Is the storyteller himself part of the original thinking behind the longest hit list in Australian criminal history? Good question. I’m glad you’ve asked. If so, is the storyteller a key player in the massive disinformation program that smoke screens the men behind it all? Could the storyteller himself be one of the men who helped to draw up the original death list? Good questions, all.

Sure, many of those who have died in the last few years have been enemies of the storyteller. Alphonse Gangitano, Mark Moran and others have died the most horrible and bloody deaths. Sure, I will not shed crocodile tears or alligator shoes for any of them.

Sure, their deaths have resulted in renewed interests in my books, CDs, films and assorted arms of Chopper Inc, but don’t think for a moment that I would assist in letting people leave this mortal place simply for profit and fun. Who do you think I am, some sort of psychopath?

No, no and no. Such a thought would simply be too fantastic to believe. Your legs are being pulled by the old leg puller. And remember, when I pull a leg, sometimes they just come off in my hands. At least, the toes do.

You’re so convinced I’m telling you a lie that you can’t wait to get to the next page. I’m either one of the best liars in Australia or one of the best storytellers. You be the judge – as long as you don’t sit in the Supreme Court.

*

LET’S go back to 1991 … three very old and close friends are sitting at a table in a back street hotel in Collingwood.
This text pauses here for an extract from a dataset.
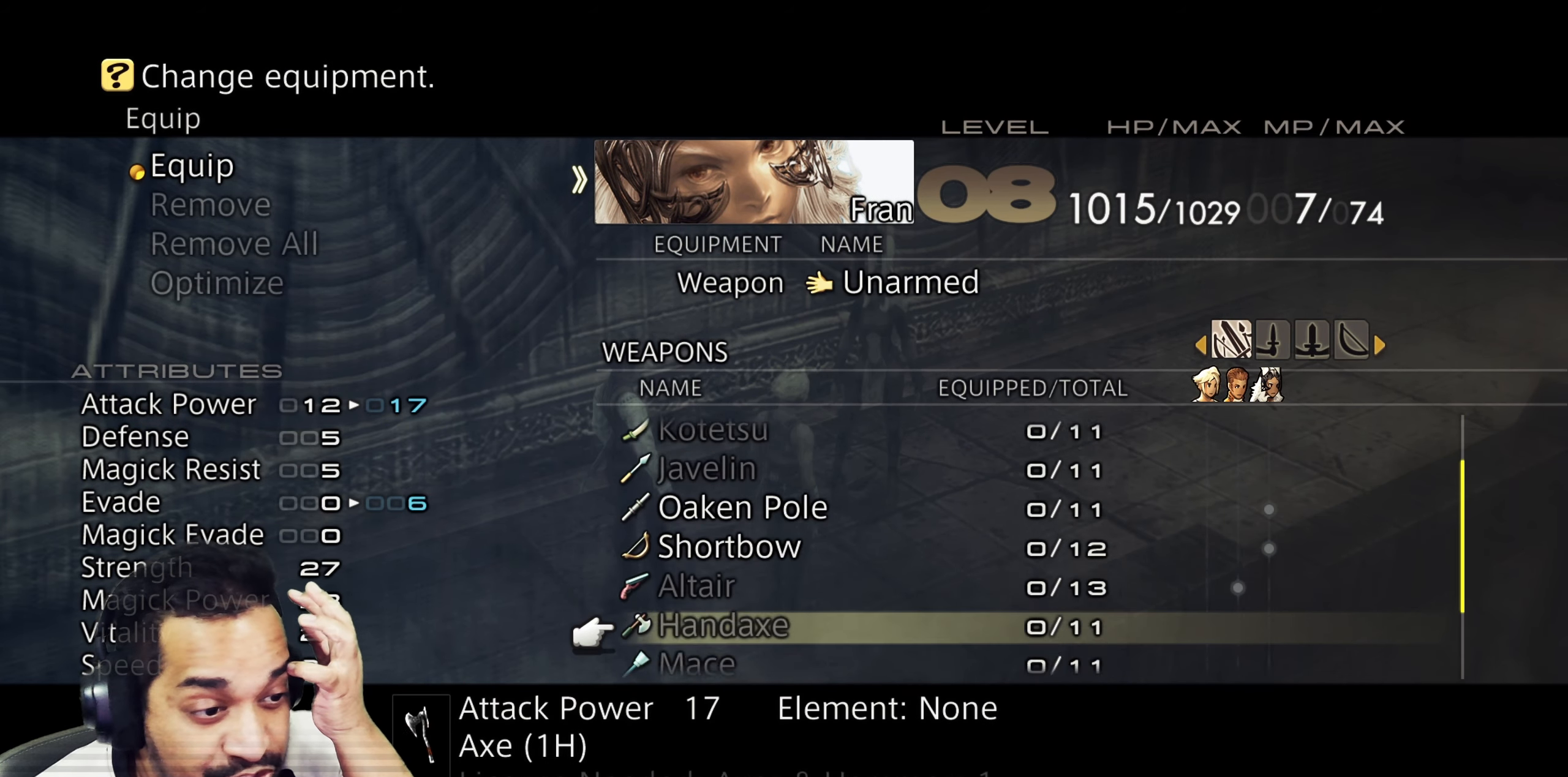
{"buttons": ["DPAD_DOWN"], "left_stick": "center", "right_stick": "center", "events": []}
Three very hated and feared men, they are – outcasts not just from normal everyday society but from a criminal world that neither wants nor trusts them.

Each of the three draws up his own personal hit list of 20 names. One man is to oversee the actual killings, the second to handle the funding and the third to control the disinformation that would smother the biggest death list ever put together in Australian criminal history. Sixty names.

The three men agree it would take years to complete the plan. There could not be wholesale slaughter or even the dimmest police and criminals would be able to see the three as the common denominator.

It was to be done so slowly that the police who began looking at the first murders would be retired before the list was complete. No-one would see the connection. You cannot follow the trail if it has grown over.

Revenge is a dish best eaten cold – and these three were nothing if not patient. They were prepared to let revenge freeze and thaw out before they were ready to act.

The team knew they would have to use other men to help, and, if needed, kill them to ensure they remained silent. Dead men tell no tales.

They knew it could take 15 to 20 years. Some would die from natural causes, others would die from the hands of other enemies, but the list would grow and overflow, and end up being 80 or even 100. To win a war you can’t have a time limit and you have to kill everybody and, naturally, over a 15 to 20 year period you find yourself planning the murders of men you hadn’t known when the list was drawn up.

As I write this, the list is 15 down with seven helpers put off as a side issue in the name of silence.

By the time I’ve finished writing this book there will have been 20 men crossed off the original list of 60, with maybe four to six more helpers having to go with them.

Then there will have a list of 40. Not too many really – you could put them all on one bus. Sixty sounds a bit hard to believe, but when you read this and learn that there is only 40 more to go it’s not such a fantastic tale to believe, after all.

I mean, some mental retard in Tasmania killed nearly 40 innocent people in one afternoon at Port Arthur in 1996, so 40 more murders in Australia over ten years isn’t such a way out thing. One difference being that the Port Arthur victims were decent citizens who didn’t deserve to die, whereas the ones on the Collingwood list all have it coming.